Lochside Garage

Calm before the storm as health trust prepares for loom

IT WAS very much a case of all quiet on the Western Trust front at SWAH yesterday morning, as the hospital gears up to deal with an influx of patients due to the Covid-19 epidemic.
With all routine appointments and out patients procedures currently on hold as the Trust frantically plans for what is to come, there was an eerie silence at the usually busy hospital when the local press were invited in for a briefing with director of acute services, Geraldine McKay, and assistant director Professor Ronan O’Hare.
The pair told the Herald the Trust are currently working around the clock to prepare. Among the major elements of the it’s battle plan is increasing hospital capacity, working with the community and voluntary sector, and training and preparing staff for the expected influx in patients. This will include bringing back out of non-frontline roles.
Prof O’Hare did not rule out calling in extra staff, such as retired nurses, in future either: “It will depend very much on how the hospital is stressed as opposed to dealing with this epidemic. All options are open to us, and it will be planned on a regional basis, how we deal with an increase in patients.”

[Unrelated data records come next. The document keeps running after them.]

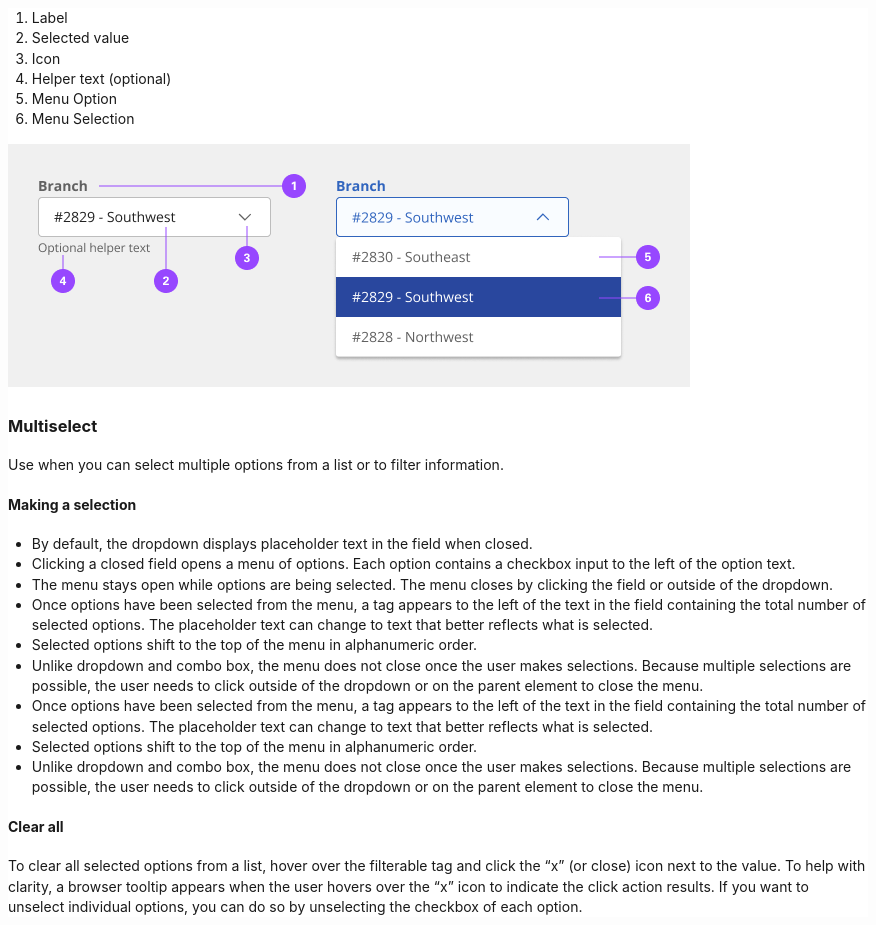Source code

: 1. Label
2. Selected value
3. Icon
4. Helper text (optional)
5. Menu Option
6. Menu Selection

<img src="../images/components/dropdown/dropdown_usage_anatomy.png" alt="Dropdown Usage Anatomy"/>

### Multiselect

Use when you can select multiple options from a list or to filter information.

#### Making a selection

- By default, the dropdown displays placeholder text in the field when closed.
- Clicking a closed field opens a menu of options. Each option contains a checkbox input to the left of the option text.
- The menu stays open while options are being selected. The menu closes by clicking the field or outside of the dropdown.
- Once options have been selected from the menu, a tag appears to the left of the text in the field containing the total number of selected options. The placeholder text can change to text that better reflects what is selected.
- Selected options shift to the top of the menu in alphanumeric order.
- Unlike dropdown and combo box, the menu does not close once the user makes selections. Because multiple selections are possible, the user needs to click outside of the dropdown or on the parent element to close the menu.
- Once options have been selected from the menu, a tag appears to the left of the text in the field containing the total number of selected options. The placeholder text can change to text that better reflects what is selected.
- Selected options shift to the top of the menu in alphanumeric order.
- Unlike dropdown and combo box, the menu does not close once the user makes selections. Because multiple selections are possible, the user needs to click outside of the dropdown or on the parent element to close the menu.

#### Clear all

To clear all selected options from a list, hover over the filterable tag and click the “x” (or close) icon next to the value. To help with clarity, a browser tooltip appears when the user hovers over the “x” icon to indicate the click action results. If you want to unselect individual options, you can do so by unselecting the checkbox of each option.
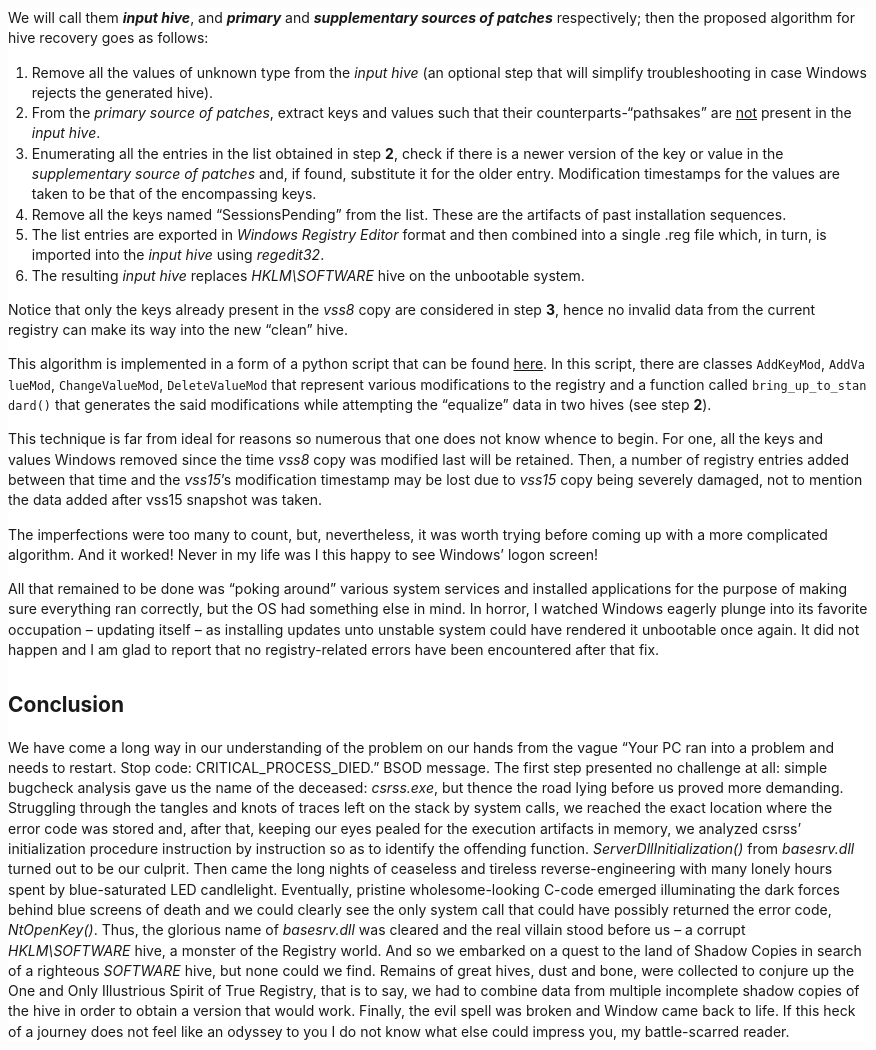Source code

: We will call them **_input hive_**, and **_primary_** and **_supplementary sources of patches_** respectively;  then the proposed algorithm for hive recovery goes as follows:
1. Remove all the values of unknown type from the _input hive_ (an optional step that will simplify troubleshooting in case Windows rejects the generated hive).
2. From the _primary source of patches_, extract keys and values such that their counterparts-“pathsakes” are <ins>not</ins> present in the _input hive_.
3. Enumerating all the entries in the list obtained in step **2**, check if there is a newer version of the key or value in the _supplementary source of patches_ and, if found, substitute it for the older entry. Modification timestamps for the values are taken to be that of the encompassing keys.
4. Remove all the keys named “SessionsPending” from the list. These are the artifacts of past installation sequences.
5. The list entries are exported in _Windows Registry Editor_ format and then combined into a single .reg file which, in turn, is imported into the _input hive_ using _regedit32_.
6. The resulting _input hive_ replaces _HKLM\SOFTWARE_ hive on the unbootable system.

Notice that only the keys already present in the _vss8_ copy are considered in step **3**, hence no invalid data from the current registry can make its way into the new “clean” hive. 

This algorithm is implemented in a form of a python script that can be found [here](https://gist.github.com/Auscitte/444a3c27fad5aaaf9b372eac2e37ea0c). In this script, there are classes `AddKeyMod`,  `AddValueMod`, `ChangeValueMod`, `DeleteValueMod` that represent various modifications to the registry and a function called `bring_up_to_standard()` that generates the said modifications while attempting the “equalize” data in two hives (see step **2**).

This technique is far from ideal for reasons so numerous that one does not know whence to begin. For one, all the keys and values Windows removed since the time _vss8_ copy was modified last will be retained. Then, a number of registry entries added between that time and the _vss15_’s modification timestamp may be lost due to _vss15_ copy being severely damaged, not to mention the data added after vss15 snapshot was taken. 

The imperfections were too many to count, but, nevertheless, it was worth trying before coming up with a more complicated algorithm. And it worked! Never in my life was I this happy to see Windows’ logon screen! 

All that remained to be done was “poking around” various system services and installed applications for the purpose of making sure everything ran correctly, but the OS had something else in mind. In horror, I watched Windows eagerly plunge into its favorite occupation – updating itself – as installing updates unto unstable system could have rendered it unbootable once again.  It did not happen and I am glad to report that no registry-related errors have been encountered after that fix.

## Conclusion 

We have come a long way in our understanding of the problem on our hands from the vague “Your PC ran into a problem and needs to restart. Stop code: CRITICAL_PROCESS_DIED.” BSOD message. The first step presented no challenge at all: simple bugcheck analysis gave us the name of the deceased: _csrss.exe_, but thence the road lying before us proved more demanding. Struggling through the tangles and knots of traces left on the stack by system calls, we reached the exact location where the error code was stored and, after that, keeping our eyes pealed for the execution artifacts in memory, we analyzed csrss’ initialization procedure instruction by instruction so as to identify the offending function. _ServerDllInitialization()_ from _basesrv.dll_ turned out to be our culprit. Then came the long nights of ceaseless and tireless reverse-engineering with many lonely hours spent by blue-saturated LED candlelight. Eventually, pristine wholesome-looking C-code emerged illuminating the dark forces behind blue screens of death and we could clearly see the only system call that could have possibly returned the error code, _NtOpenKey()_. Thus, the glorious name of _basesrv.dll_ was cleared and the real villain stood before us – a corrupt _HKLM\SOFTWARE_ hive, a monster of the Registry world. And so we embarked on a quest to the land of Shadow Copies in search of a righteous _SOFTWARE_ hive, but none could we find. Remains of great hives, dust and bone, were collected to conjure up the One and Only Illustrious Spirit of True Registry, that is to say, we had to combine data from multiple incomplete shadow copies of the hive in order to obtain a version that would work. Finally, the evil spell was broken and Window came back to life. If this heck of a journey does not feel like an odyssey to you I do not know what else could impress you, my battle-scarred reader.
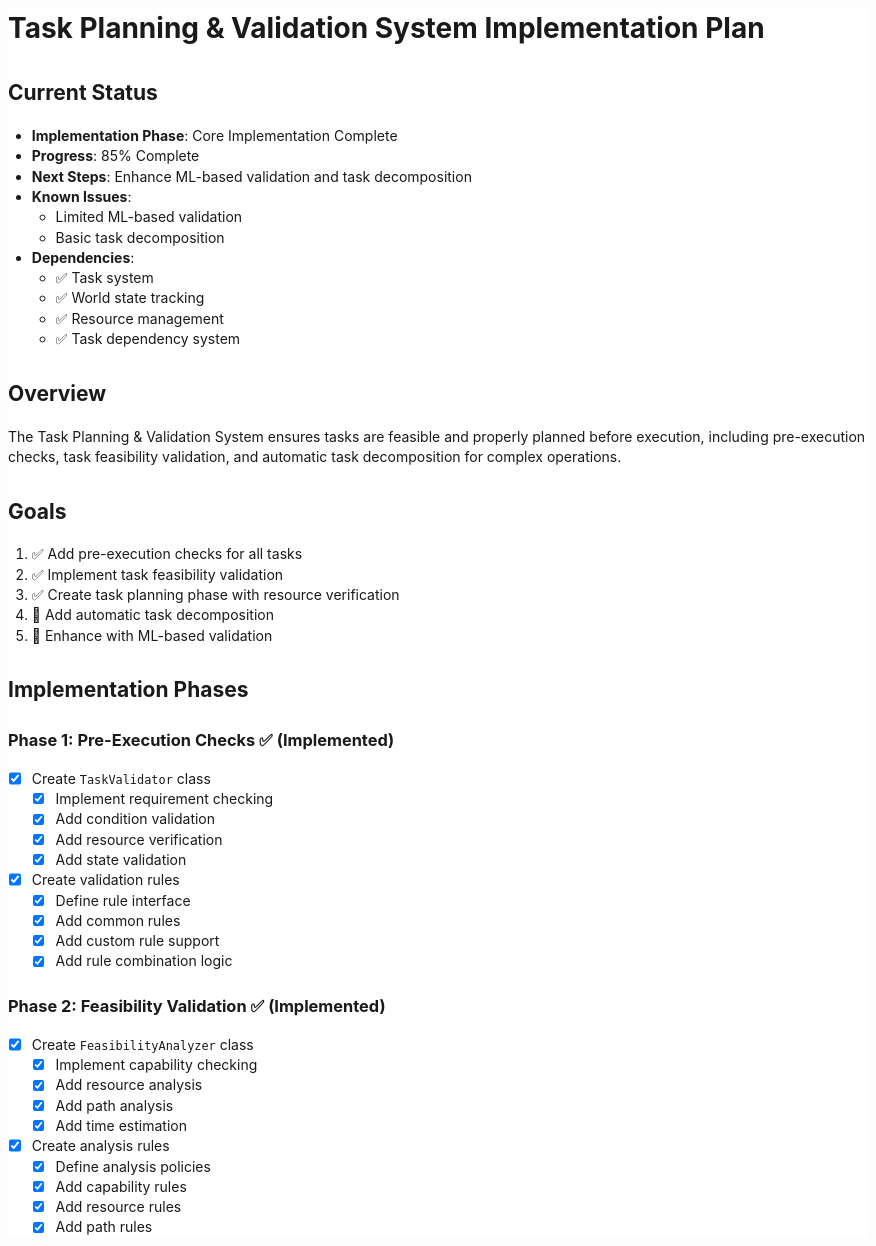 # Task Planning & Validation System Implementation Plan

## Current Status
- **Implementation Phase**: Core Implementation Complete
- **Progress**: 85% Complete
- **Next Steps**: Enhance ML-based validation and task decomposition
- **Known Issues**: 
  - Limited ML-based validation
  - Basic task decomposition
- **Dependencies**: 
  - ✅ Task system
  - ✅ World state tracking
  - ✅ Resource management
  - ✅ Task dependency system

## Overview
The Task Planning & Validation System ensures tasks are feasible and properly planned before execution, including pre-execution checks, task feasibility validation, and automatic task decomposition for complex operations.

## Goals
1. ✅ Add pre-execution checks for all tasks
2. ✅ Implement task feasibility validation
3. ✅ Create task planning phase with resource verification
4. 🔄 Add automatic task decomposition
5. 🔄 Enhance with ML-based validation

## Implementation Phases

### Phase 1: Pre-Execution Checks ✅ (Implemented)
- [x] Create `TaskValidator` class
  - [x] Implement requirement checking
  - [x] Add condition validation
  - [x] Add resource verification
  - [x] Add state validation
- [x] Create validation rules
  - [x] Define rule interface
  - [x] Add common rules
  - [x] Add custom rule support
  - [x] Add rule combination logic

### Phase 2: Feasibility Validation ✅ (Implemented)
- [x] Create `FeasibilityAnalyzer` class
  - [x] Implement capability checking
  - [x] Add resource analysis
  - [x] Add path analysis
  - [x] Add time estimation
- [x] Create analysis rules
  - [x] Define analysis policies
  - [x] Add capability rules
  - [x] Add resource rules
  - [x] Add path rules
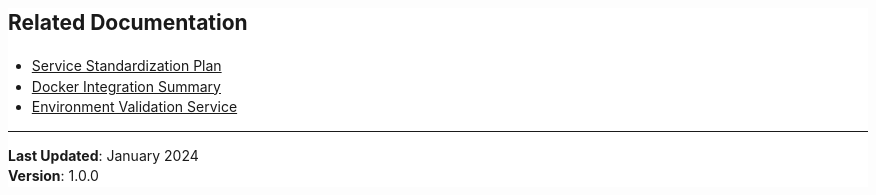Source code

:## Related Documentation

- [Service Standardization Plan](./SERVICE_STANDARDIZATION_PLAN.md)
- [Docker Integration Summary](./STEP_4_DOCKER_INTEGRATION_SUMMARY.md)
- [Environment Validation Service](../libs/configuration/README.md)

---

**Last Updated**: January 2024  
**Version**: 1.0.0
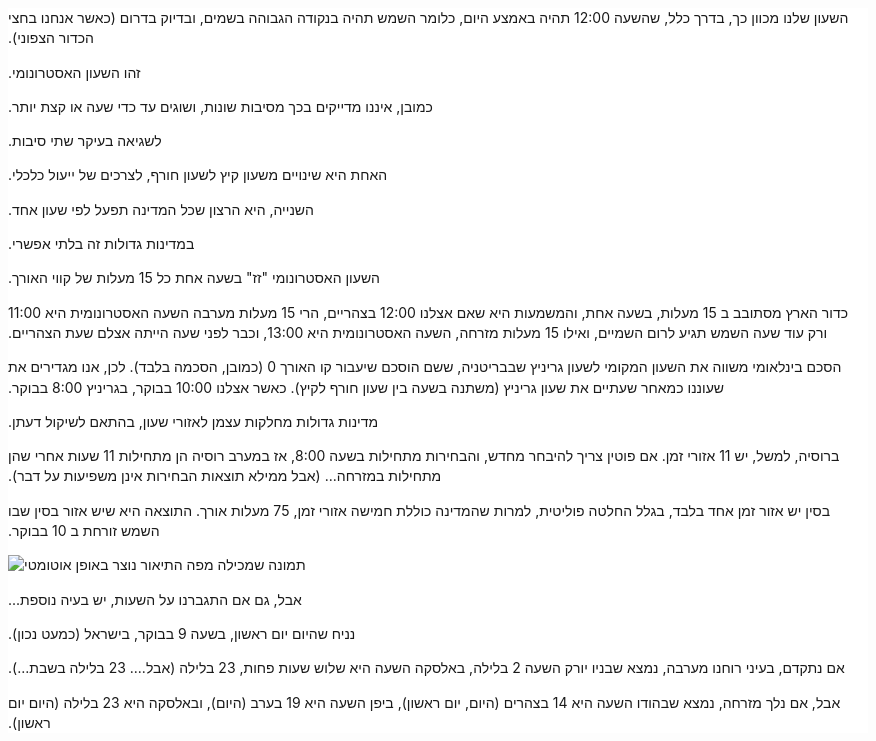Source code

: <span dir="rtl">השעון שלנו מכוון כך, בדרך כלל, שהשעה 12:00 תהיה באמצע
היום, כלומר השמש תהיה בנקודה הגבוהה בשמים, ובדיוק בדרום (כאשר אנחנו בחצי
הכדור הצפוני).</span>

<span dir="rtl">זהו השעון האסטרונומי.</span>

<span dir="rtl">כמובן, איננו מדייקים בכך מסיבות שונות, ושוגים עד כדי שעה
או קצת יותר.</span>

<span dir="rtl">לשגיאה בעיקר שתי סיבות.</span>

<span dir="rtl">האחת היא שינויים משעון קיץ לשעון חורף, לצרכים של ייעול
כלכלי.</span>

<span dir="rtl">השנייה, היא הרצון שכל המדינה תפעל לפי שעון אחד.</span>

<span dir="rtl">במדינות גדולות זה בלתי אפשרי.</span>

<span dir="rtl">השעון האסטרונומי "זז" בשעה אחת כל 15 מעלות של קווי
האורך.</span>

<span dir="rtl">כדור הארץ מסתובב ב 15 מעלות, בשעה אחת, והמשמעות היא שאם
אצלנו 12:00 בצהריים, הרי 15 מעלות מערבה השעה האסטרונומית היא 11:00 ורק
עוד שעה השמש תגיע לרום השמיים, ואילו 15 מעלות מזרחה, השעה האסטרונומית
היא 13:00, וכבר לפני שעה הייתה אצלם שעת הצהריים.</span>

<span dir="rtl">הסכם בינלאומי משווה את השעון המקומי לשעון גריניץ
שבבריטניה, ששם הוסכם שיעבור קו האורך 0 (כמובן, הסכמה בלבד). לכן, אנו
מגדירים את שעוננו כמאחר שעתיים את שעון גריניץ (משתנה בשעה בין שעון חורף
לקיץ). כאשר אצלנו 10:00 בבוקר, בגריניץ 8:00 בבוקר.</span>

<span dir="rtl">מדינות גדולות מחלקות עצמן לאזורי שעון, בהתאם לשיקול
דעתן.</span>

<span dir="rtl">ברוסיה, למשל, יש 11 אזורי זמן. אם פוטין צריך להיבחר
מחדש, והבחירות מתחילות בשעה 8:00, אז במערב רוסיה הן מתחילות 11 שעות אחרי
שהן מתחילות במזרחה... (אבל ממילא תוצאות הבחירות אינן משפיעות על
דבר).</span>

<span dir="rtl">בסין יש אזור זמן אחד בלבד, בגלל החלטה פוליטית, למרות
שהמדינה כוללת חמישה אזורי זמן, 75 מעלות אורך. התוצאה היא שיש אזור בסין
שבו השמש זורחת ב 10 בבוקר.</span>

<span dir="rtl"></span>

<img src="../../img/images-117/media/image3.png"
style="width:7.16528in;height:3.86253in"
alt="תמונה שמכילה מפה התיאור נוצר באופן אוטומטי" />

<span dir="rtl">אבל, גם אם התגברנו על השעות, יש בעיה נוספת...</span>

<span dir="rtl">נניח שהיום יום ראשון, בשעה 9 בבוקר, בישראל (כמעט
נכון).</span>

<span dir="rtl">אם נתקדם, בעיני רוחנו מערבה, נמצא שבניו יורק השעה 2
בלילה, באלסקה השעה היא שלוש שעות פחות, 23 בלילה (אבל.... 23 בלילה
בשבת...).</span>

<span dir="rtl">אבל, אם נלך מזרחה, נמצא שבהודו השעה היא 14 בצהרים (היום,
יום ראשון), ביפן השעה היא 19 בערב (היום), ובאלסקה היא 23 בלילה (היום יום
ראשון).</span>
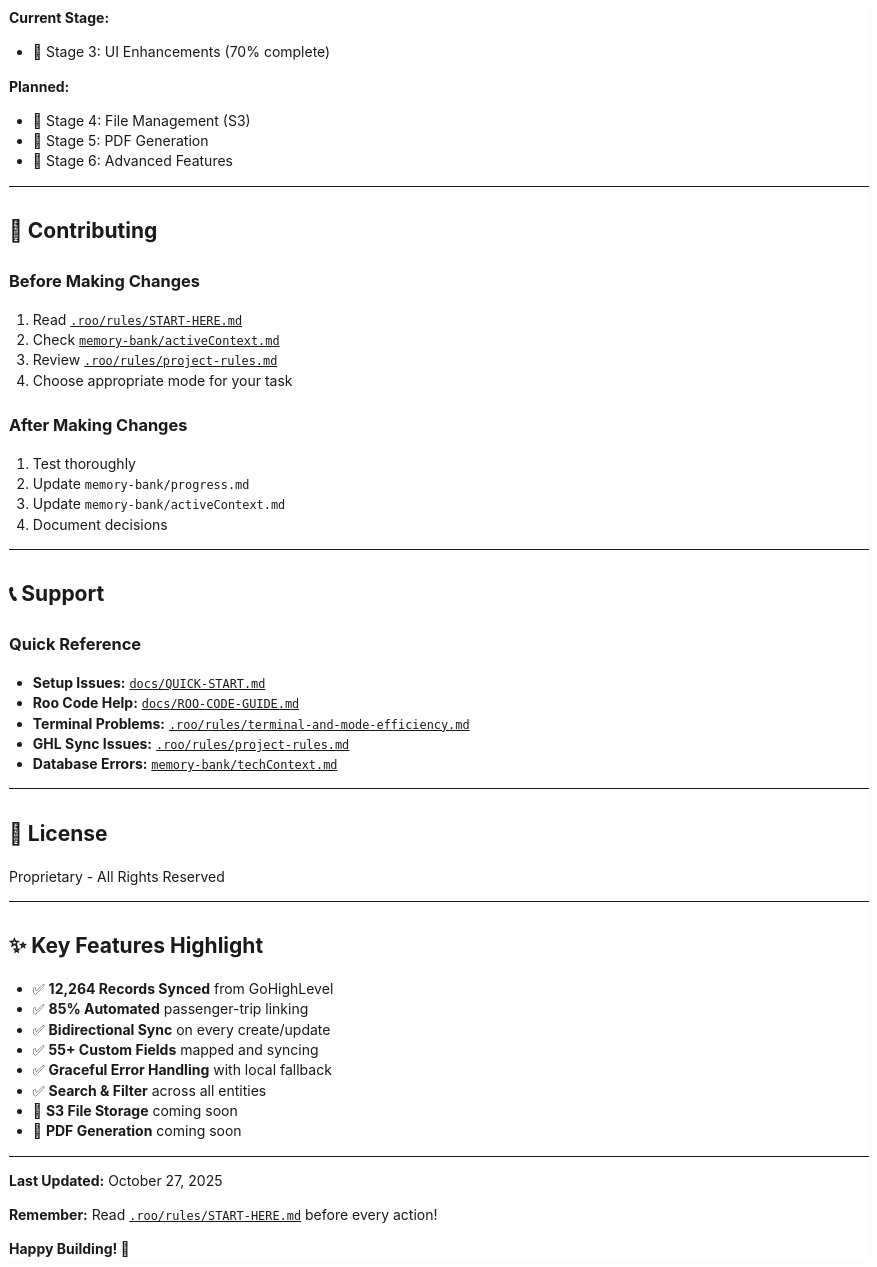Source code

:**Current Stage:**
- 🔄 Stage 3: UI Enhancements (70% complete)

**Planned:**
- 🔲 Stage 4: File Management (S3)
- 🔲 Stage 5: PDF Generation
- 🔲 Stage 6: Advanced Features

---

## 🤝 Contributing

### Before Making Changes

1. Read [`.roo/rules/START-HERE.md`](.roo/rules/START-HERE.md)
2. Check [`memory-bank/activeContext.md`](memory-bank/activeContext.md)
3. Review [`.roo/rules/project-rules.md`](.roo/rules/project-rules.md)
4. Choose appropriate mode for your task

### After Making Changes

1. Test thoroughly
2. Update `memory-bank/progress.md`
3. Update `memory-bank/activeContext.md`
4. Document decisions

---

## 📞 Support

### Quick Reference

- **Setup Issues:** [`docs/QUICK-START.md`](docs/QUICK-START.md)
- **Roo Code Help:** [`docs/ROO-CODE-GUIDE.md`](docs/ROO-CODE-GUIDE.md)
- **Terminal Problems:** [`.roo/rules/terminal-and-mode-efficiency.md`](.roo/rules/terminal-and-mode-efficiency.md)
- **GHL Sync Issues:** [`.roo/rules/project-rules.md`](.roo/rules/project-rules.md)
- **Database Errors:** [`memory-bank/techContext.md`](memory-bank/techContext.md)

---

## 📄 License

Proprietary - All Rights Reserved

---

## ✨ Key Features Highlight

- ✅ **12,264 Records Synced** from GoHighLevel
- ✅ **85% Automated** passenger-trip linking
- ✅ **Bidirectional Sync** on every create/update
- ✅ **55+ Custom Fields** mapped and syncing
- ✅ **Graceful Error Handling** with local fallback
- ✅ **Search & Filter** across all entities
- 🔄 **S3 File Storage** coming soon
- 🔄 **PDF Generation** coming soon

---

**Last Updated:** October 27, 2025

**Remember:** Read [`.roo/rules/START-HERE.md`](.roo/rules/START-HERE.md) before every action!

**Happy Building! 🎉**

He added: “The situation is very fluid in relation to all of this. The advice and procedures could be different next week. The important thing is we are prepared and ready for those changes in guidelines and guidance.”
Ms McKay said routine appointments had been cancelled “to make sure clinicians are freed up so they go and train and prepare for the work they will be doing in the next number of weeks.”
“It’s very important patients understand if they need to be seen they will be seen. We have not stood down any red flag or cancer wards, that will obviously keep going,” she added, explaining provision was also being put in place to call some non-urgent patients rather than holding physical appointments.
As for testing, the Trust has said it is still following the guidelines that only those being admitted to hospital will be tested. However this may change in the coming weeks and months.
With regard treatment, Prof O’Hare said that, for now, it is expected critically ill patients will be treated at SWAH, where he said they are planning on increasing ICU capacity.